# Exercise requirements
Count the lines in the listing below that contain the word "Udskiftning", and reply with the number alone.

# Text extracted from each page

+++

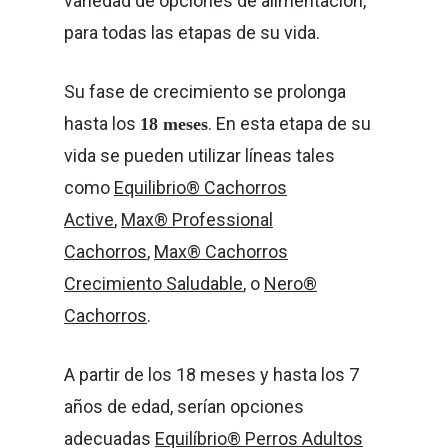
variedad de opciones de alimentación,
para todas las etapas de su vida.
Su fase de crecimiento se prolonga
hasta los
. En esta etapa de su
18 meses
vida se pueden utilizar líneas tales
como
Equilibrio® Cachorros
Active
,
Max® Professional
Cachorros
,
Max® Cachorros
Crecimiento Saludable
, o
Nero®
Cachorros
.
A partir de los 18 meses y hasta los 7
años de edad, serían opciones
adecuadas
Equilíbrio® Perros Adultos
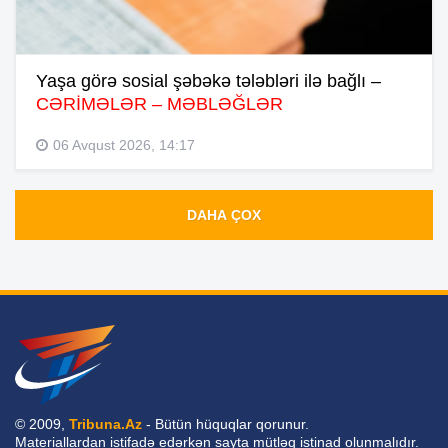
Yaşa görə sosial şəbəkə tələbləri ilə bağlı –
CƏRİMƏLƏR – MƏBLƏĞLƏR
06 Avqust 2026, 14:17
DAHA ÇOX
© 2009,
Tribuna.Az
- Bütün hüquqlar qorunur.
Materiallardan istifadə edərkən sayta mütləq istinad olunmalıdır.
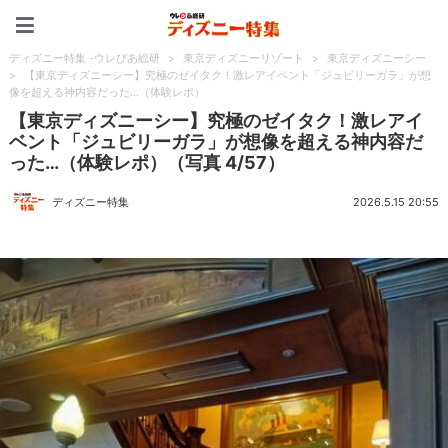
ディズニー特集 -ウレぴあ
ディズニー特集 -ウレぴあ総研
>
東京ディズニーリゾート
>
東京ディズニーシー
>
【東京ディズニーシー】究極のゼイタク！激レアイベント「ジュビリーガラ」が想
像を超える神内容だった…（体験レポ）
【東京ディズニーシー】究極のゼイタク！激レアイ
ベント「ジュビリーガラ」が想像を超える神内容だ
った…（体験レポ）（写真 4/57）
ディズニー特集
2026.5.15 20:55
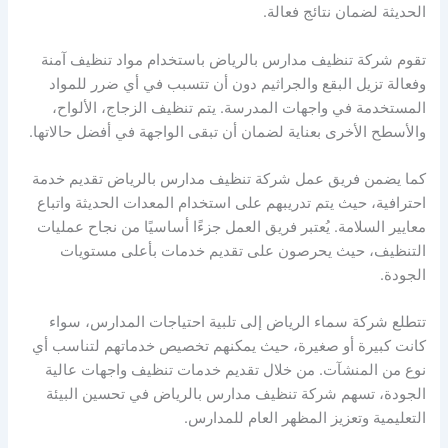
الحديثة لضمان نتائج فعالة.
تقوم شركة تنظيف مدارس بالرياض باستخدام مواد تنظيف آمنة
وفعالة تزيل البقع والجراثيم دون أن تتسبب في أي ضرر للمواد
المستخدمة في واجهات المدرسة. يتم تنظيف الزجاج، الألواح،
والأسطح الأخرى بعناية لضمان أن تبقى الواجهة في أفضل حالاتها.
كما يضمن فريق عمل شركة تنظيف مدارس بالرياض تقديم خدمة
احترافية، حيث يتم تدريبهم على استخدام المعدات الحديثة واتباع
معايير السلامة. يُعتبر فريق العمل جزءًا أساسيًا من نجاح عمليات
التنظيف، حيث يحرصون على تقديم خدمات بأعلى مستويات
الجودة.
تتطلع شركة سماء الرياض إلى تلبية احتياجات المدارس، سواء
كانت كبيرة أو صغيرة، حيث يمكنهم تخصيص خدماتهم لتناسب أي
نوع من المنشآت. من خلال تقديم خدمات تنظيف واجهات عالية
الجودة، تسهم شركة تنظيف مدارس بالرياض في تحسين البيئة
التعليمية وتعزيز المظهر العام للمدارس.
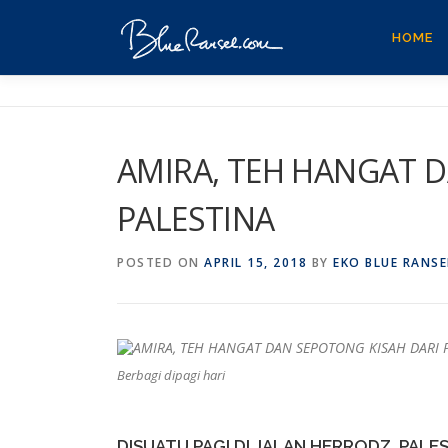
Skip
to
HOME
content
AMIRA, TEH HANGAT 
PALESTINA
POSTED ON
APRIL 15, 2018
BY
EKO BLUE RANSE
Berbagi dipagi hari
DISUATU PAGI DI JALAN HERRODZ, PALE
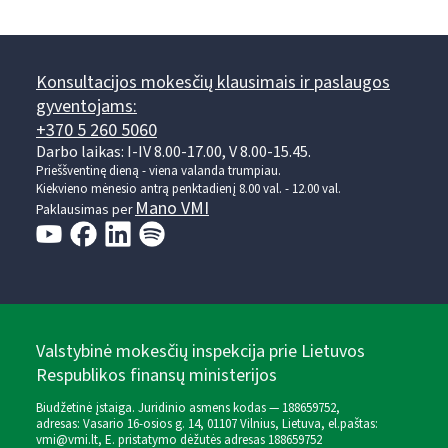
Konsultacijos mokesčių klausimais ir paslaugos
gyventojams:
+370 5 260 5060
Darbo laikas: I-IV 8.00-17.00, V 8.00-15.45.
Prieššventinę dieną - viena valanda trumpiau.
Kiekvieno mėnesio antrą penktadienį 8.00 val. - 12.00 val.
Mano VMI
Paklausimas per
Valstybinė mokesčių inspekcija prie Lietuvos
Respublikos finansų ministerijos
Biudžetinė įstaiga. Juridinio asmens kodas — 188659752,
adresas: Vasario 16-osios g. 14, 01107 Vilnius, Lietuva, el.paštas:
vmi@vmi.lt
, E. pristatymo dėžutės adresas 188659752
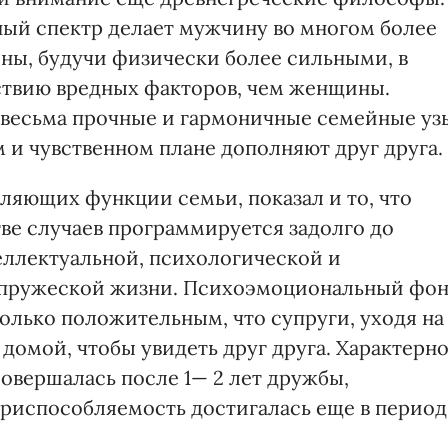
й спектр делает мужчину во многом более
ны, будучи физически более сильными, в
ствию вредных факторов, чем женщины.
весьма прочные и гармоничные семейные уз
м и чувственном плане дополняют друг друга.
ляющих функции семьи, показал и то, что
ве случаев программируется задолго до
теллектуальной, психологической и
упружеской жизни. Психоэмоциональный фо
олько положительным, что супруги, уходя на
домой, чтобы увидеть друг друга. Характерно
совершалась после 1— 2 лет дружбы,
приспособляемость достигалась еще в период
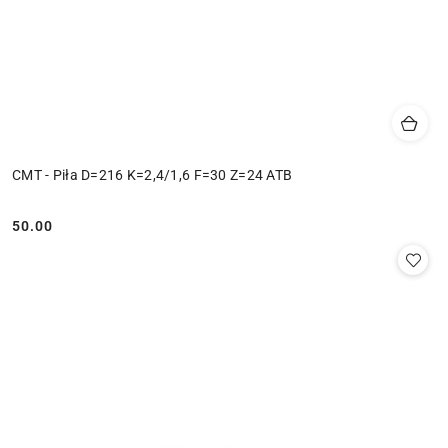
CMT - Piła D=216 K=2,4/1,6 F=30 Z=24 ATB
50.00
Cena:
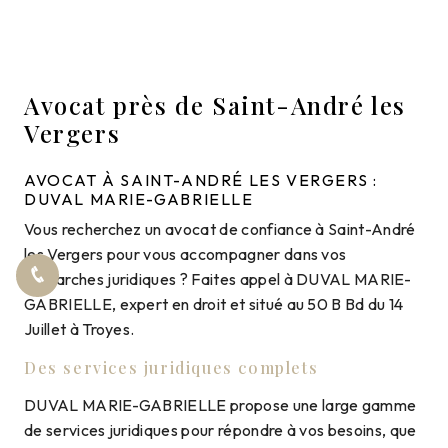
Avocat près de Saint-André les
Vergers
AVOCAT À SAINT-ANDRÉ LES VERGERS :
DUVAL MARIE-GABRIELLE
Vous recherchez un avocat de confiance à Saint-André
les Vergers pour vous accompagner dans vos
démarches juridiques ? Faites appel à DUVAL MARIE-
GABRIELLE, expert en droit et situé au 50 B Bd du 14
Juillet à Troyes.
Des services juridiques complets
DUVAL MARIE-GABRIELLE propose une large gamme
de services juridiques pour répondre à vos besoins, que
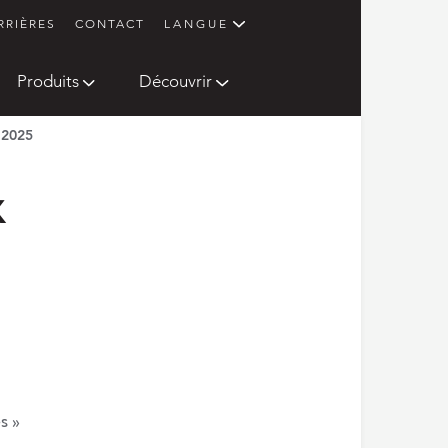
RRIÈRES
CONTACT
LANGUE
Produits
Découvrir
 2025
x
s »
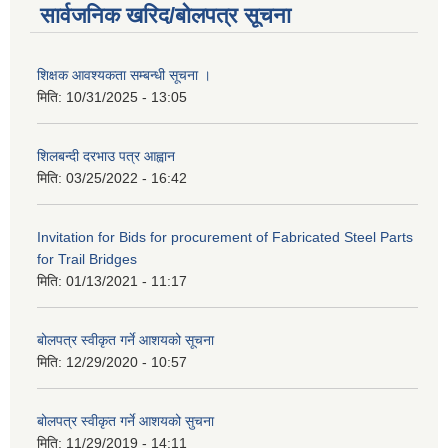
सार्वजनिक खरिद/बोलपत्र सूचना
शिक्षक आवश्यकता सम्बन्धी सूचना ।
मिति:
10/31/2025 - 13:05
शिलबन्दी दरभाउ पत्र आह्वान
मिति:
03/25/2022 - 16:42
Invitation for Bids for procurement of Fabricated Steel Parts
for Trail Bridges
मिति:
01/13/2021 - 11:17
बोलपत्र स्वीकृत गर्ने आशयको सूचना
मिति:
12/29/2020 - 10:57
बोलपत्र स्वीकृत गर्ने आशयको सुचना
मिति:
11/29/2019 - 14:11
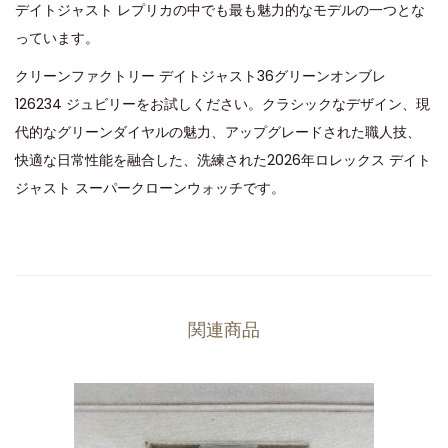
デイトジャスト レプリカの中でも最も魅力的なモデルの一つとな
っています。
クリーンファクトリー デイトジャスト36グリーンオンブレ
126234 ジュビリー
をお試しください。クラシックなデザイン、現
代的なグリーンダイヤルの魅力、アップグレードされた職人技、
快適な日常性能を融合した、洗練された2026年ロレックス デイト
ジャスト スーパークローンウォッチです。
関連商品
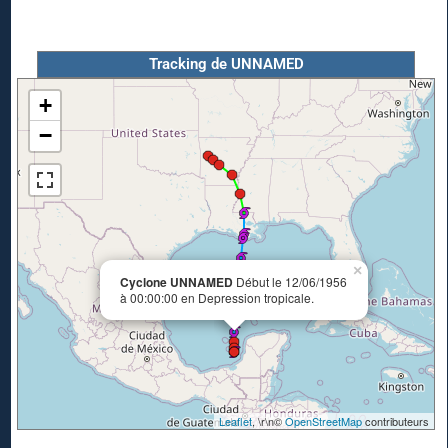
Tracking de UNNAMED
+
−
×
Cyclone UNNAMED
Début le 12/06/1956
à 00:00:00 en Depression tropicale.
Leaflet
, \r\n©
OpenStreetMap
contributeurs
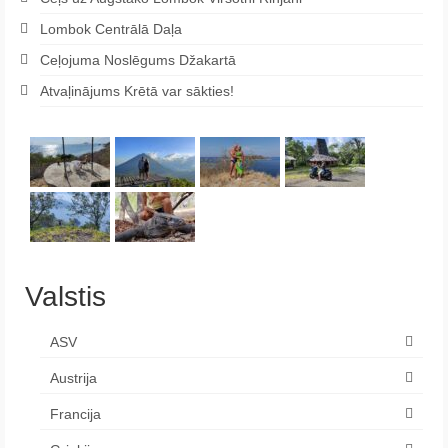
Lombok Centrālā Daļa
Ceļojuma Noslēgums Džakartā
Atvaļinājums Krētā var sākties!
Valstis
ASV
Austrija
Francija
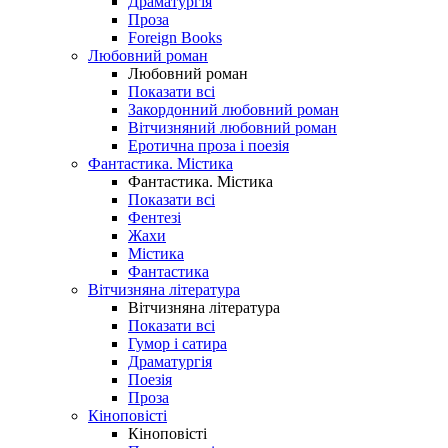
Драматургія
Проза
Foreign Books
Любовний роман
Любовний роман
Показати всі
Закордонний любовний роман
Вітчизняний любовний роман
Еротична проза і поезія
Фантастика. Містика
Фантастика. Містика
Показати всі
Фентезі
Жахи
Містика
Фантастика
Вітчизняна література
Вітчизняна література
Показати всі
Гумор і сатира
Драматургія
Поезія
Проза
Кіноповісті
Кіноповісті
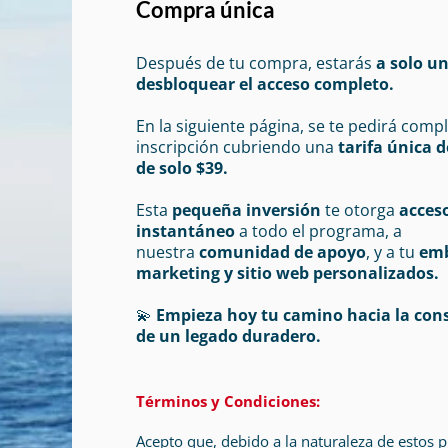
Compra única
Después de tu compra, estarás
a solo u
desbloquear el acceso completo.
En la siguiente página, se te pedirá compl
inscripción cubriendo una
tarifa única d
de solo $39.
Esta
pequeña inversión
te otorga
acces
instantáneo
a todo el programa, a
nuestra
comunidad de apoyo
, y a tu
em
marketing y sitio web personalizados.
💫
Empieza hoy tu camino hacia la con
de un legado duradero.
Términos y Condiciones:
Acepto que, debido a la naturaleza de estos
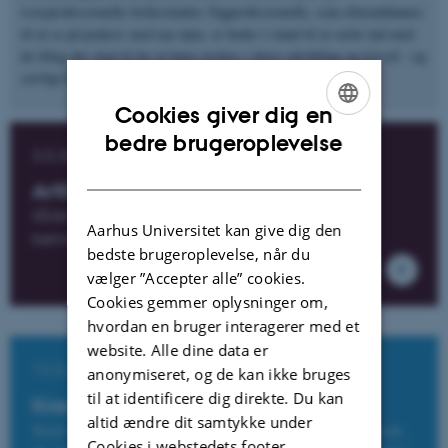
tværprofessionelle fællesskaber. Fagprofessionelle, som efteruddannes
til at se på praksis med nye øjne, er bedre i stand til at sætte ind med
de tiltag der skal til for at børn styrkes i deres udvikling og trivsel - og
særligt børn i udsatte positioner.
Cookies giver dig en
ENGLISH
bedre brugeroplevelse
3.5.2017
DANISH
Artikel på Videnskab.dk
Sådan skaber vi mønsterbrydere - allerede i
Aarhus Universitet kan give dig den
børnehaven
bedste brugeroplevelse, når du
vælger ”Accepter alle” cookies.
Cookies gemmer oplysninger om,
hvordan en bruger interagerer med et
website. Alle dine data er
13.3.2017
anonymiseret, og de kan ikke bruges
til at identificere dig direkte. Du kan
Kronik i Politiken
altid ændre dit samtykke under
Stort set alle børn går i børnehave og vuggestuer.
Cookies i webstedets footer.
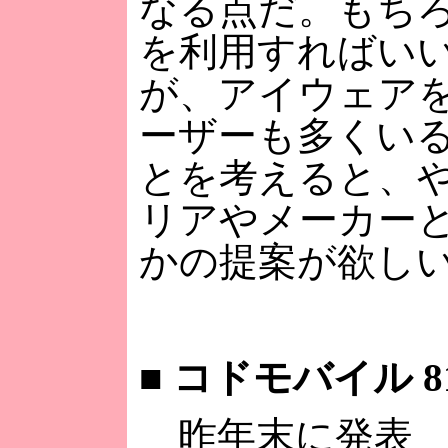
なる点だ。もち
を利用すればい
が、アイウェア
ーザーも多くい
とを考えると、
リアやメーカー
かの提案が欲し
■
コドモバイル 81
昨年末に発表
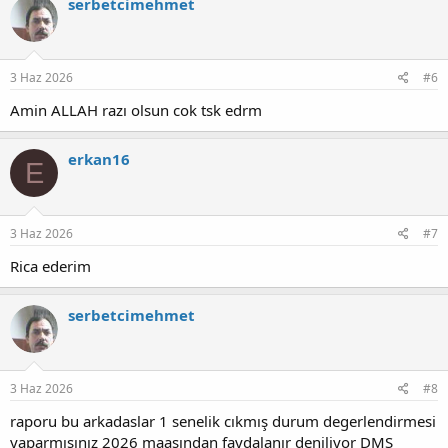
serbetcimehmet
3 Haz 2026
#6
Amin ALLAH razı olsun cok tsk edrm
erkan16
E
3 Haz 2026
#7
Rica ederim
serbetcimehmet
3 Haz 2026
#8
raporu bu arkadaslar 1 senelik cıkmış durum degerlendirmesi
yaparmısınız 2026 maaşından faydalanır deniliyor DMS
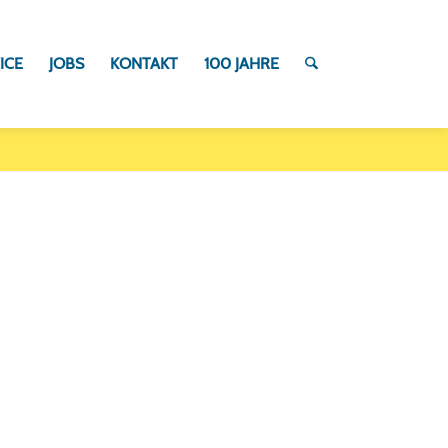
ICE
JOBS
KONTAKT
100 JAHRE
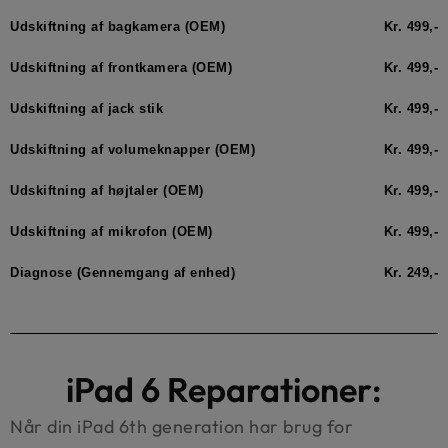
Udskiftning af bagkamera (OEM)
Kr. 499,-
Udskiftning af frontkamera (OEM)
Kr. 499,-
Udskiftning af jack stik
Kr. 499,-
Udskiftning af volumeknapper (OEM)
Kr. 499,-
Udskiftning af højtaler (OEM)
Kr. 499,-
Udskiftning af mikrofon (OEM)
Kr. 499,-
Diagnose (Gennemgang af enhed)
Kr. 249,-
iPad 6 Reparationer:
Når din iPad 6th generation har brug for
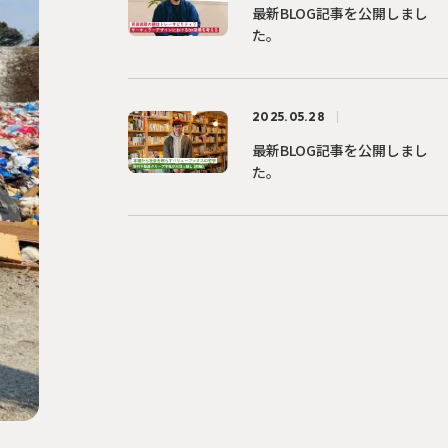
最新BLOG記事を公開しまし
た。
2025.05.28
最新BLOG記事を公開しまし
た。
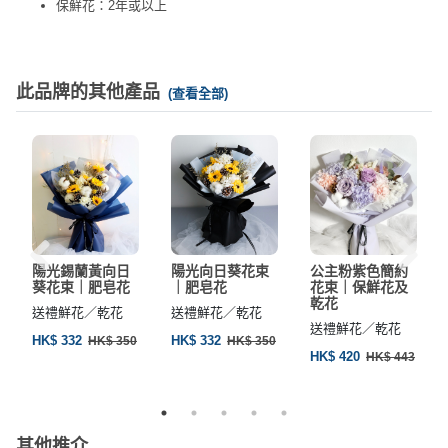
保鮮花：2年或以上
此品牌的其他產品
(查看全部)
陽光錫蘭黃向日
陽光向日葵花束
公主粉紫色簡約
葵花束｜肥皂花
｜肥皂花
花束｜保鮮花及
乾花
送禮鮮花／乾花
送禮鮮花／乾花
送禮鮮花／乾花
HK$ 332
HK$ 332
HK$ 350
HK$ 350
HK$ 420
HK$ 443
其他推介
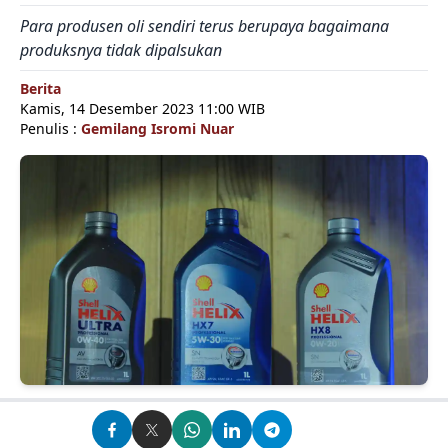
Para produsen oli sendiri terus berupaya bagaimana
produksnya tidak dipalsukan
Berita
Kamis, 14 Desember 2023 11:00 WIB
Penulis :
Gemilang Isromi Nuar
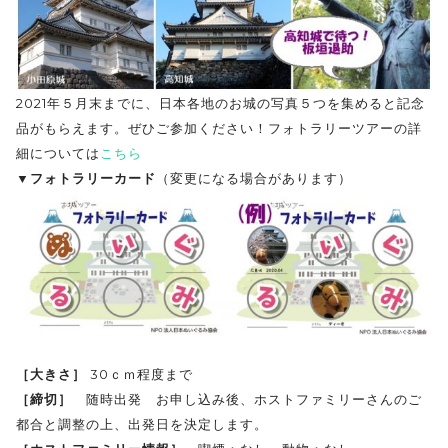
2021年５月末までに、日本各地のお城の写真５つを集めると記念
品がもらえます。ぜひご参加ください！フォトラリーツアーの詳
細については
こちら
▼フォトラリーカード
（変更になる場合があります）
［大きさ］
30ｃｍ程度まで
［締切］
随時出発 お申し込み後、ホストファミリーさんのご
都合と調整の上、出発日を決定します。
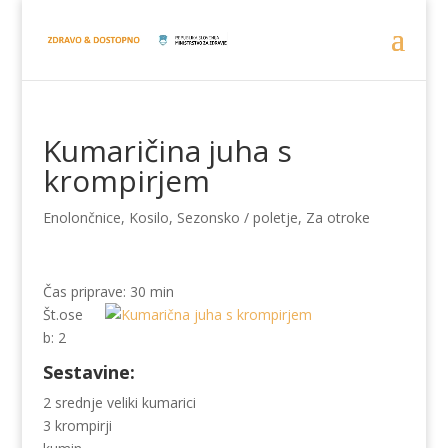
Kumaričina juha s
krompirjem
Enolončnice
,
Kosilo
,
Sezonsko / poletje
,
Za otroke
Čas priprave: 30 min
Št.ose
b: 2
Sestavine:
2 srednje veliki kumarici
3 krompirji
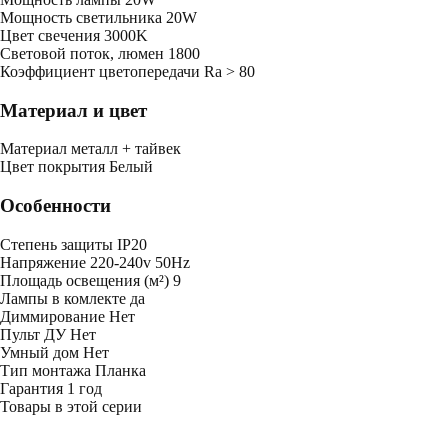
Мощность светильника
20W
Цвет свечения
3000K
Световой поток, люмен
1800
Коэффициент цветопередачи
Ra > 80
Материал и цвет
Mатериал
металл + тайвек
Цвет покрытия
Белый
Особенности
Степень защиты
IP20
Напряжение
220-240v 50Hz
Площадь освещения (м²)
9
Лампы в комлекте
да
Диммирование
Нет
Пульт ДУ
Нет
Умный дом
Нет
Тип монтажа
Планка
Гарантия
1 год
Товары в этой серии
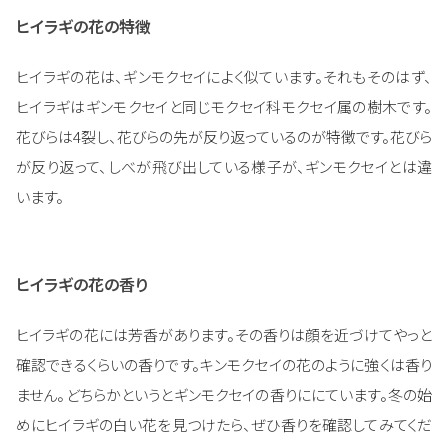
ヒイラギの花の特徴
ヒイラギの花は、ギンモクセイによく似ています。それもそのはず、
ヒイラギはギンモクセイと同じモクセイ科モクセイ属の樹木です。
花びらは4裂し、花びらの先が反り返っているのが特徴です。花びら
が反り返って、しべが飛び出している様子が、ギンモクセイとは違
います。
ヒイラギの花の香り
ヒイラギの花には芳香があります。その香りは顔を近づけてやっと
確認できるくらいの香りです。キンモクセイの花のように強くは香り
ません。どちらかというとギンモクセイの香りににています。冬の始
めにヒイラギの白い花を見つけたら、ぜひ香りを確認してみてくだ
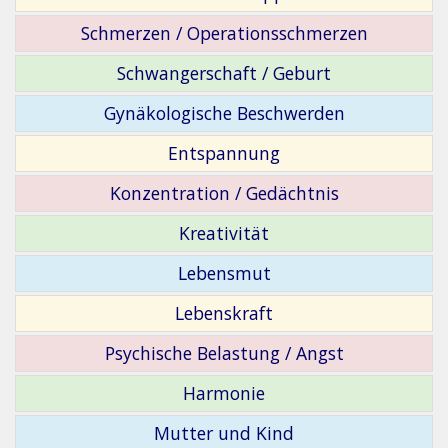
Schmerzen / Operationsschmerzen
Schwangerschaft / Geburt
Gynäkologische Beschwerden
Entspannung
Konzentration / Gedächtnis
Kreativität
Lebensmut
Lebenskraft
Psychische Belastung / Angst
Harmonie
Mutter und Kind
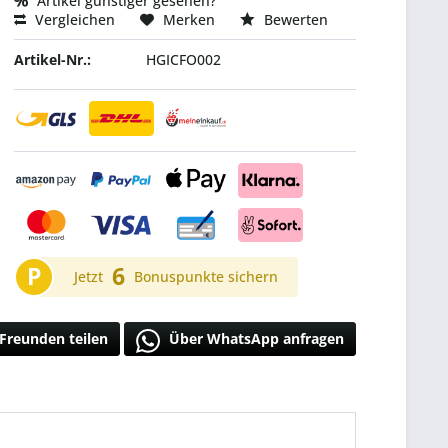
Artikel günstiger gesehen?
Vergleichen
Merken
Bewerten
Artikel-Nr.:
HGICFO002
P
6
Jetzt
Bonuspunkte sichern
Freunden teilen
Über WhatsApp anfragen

+++

# Response to this task
6